Por su parte, el Gobierno iraquí ha dado la bienvenida a la muerte de Bin Laden. "El Gobierno iraquí se siente muy aliviado por la muerte de Usama bin Laden, que fue el planificador y el director detrás de la muerte de muchos iraquíes y la destrucción del país", ha destacado el portavoz gubernamental, Ali al Dabbagh.

"La operación contra Bin Laden es (...) un gran éxito para los servicios de inteligencia de hacer justicia contra este carnicero que mató a personas de distintos países, especialmente Irak y Estados Unidos", ha considerado por su parte, el viceministro de Interior, teniente general Hussein Kamal. "Su muerte no significa el fin de Al Qaeda pero es (...) un golpe contra ellos y tiene un gran efecto moral", ha considerado.
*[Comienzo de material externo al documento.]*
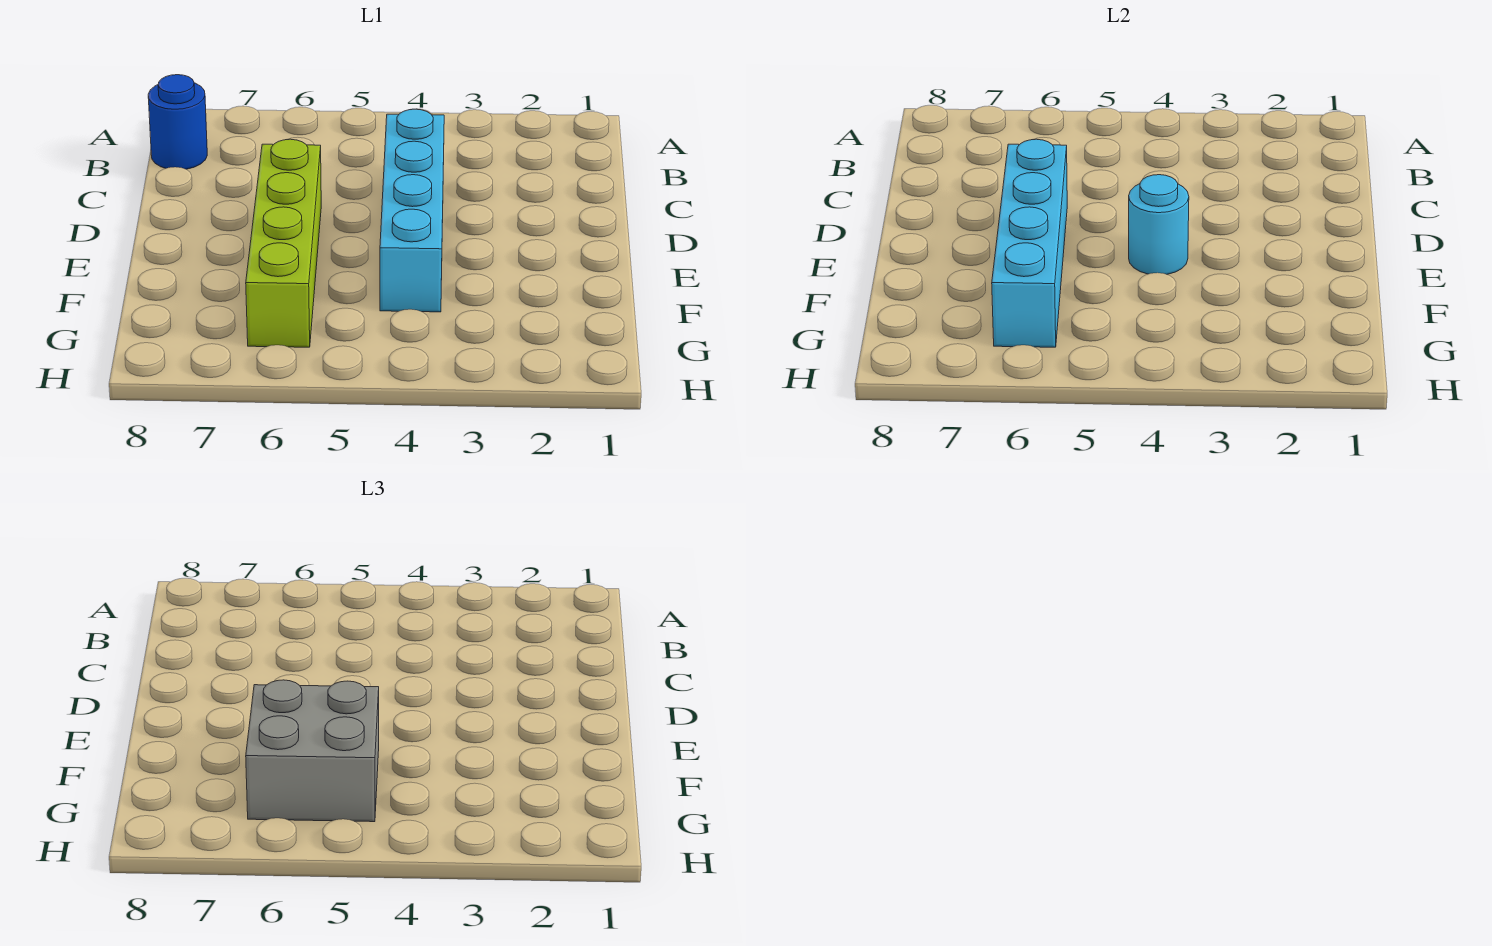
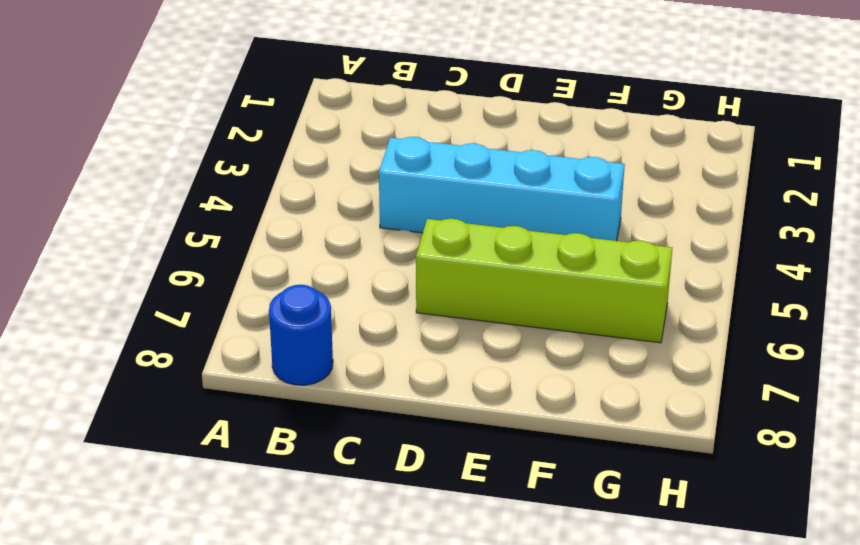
none -> cyan 1x4 brick [992,139,1067,347]
none -> cyan 1x1 round brick [1129,175,1189,274]

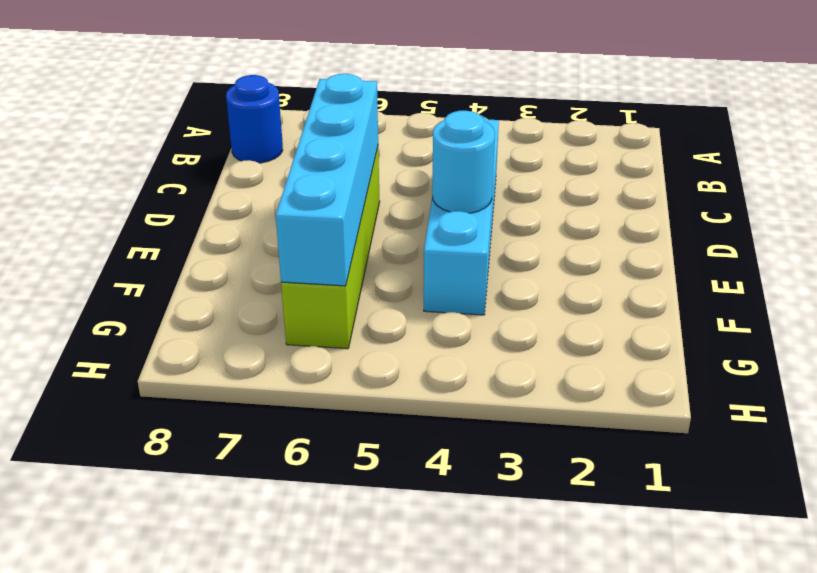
none -> grey 2x2 brick [246,680,379,822]

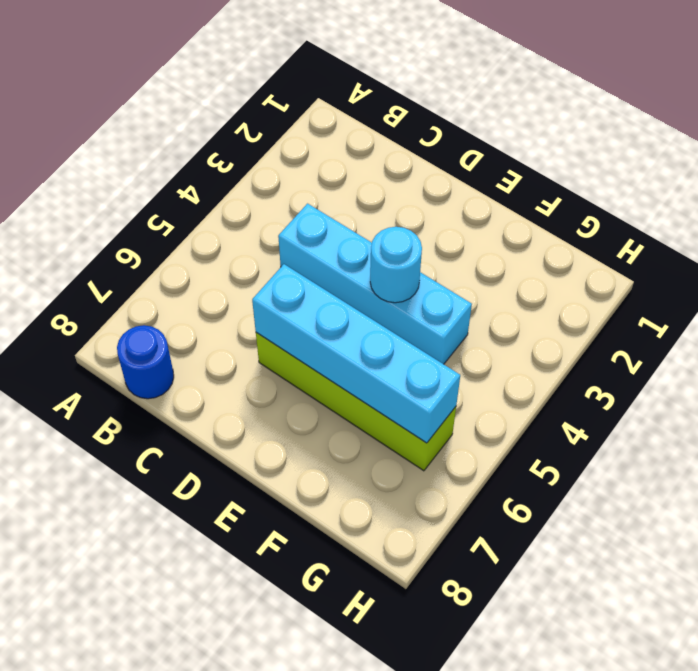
none -> grey 2x2 brick [246,680,379,822]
Estados Unidos, que tiene aún unos 47.000 soldados en Irak, no ha querido comentar posibles cambios en las operaciones como resultado de la muerte de Bin Laden. "Reconocemos que la muerte de Bin Laden podría tener como resultado una reacción violenta de Al Qaeda en Irak y de otras organizaciones extremistas que están vinculadas a la red de Al Qaeda", ha señalado el portavoz militar estadounidense, coronel Barry Johnson.

Responsables militares estadounidenses señalan que las operaciones antiterroristas contra Al Qaeda en Irak han degradado su organización y perjudicado las comunicaciones entre el grupo local y los dirigentes de Al Qaeda fuera del país.

El líder de Al Qaeda en Irak, Abu Ayyub al Masri, y Abu Omar al Baghdadi, el presunto líder de su afiliado local, el Estado Islámico de Irak, fueron abatidos en un ataque en abril de 2010.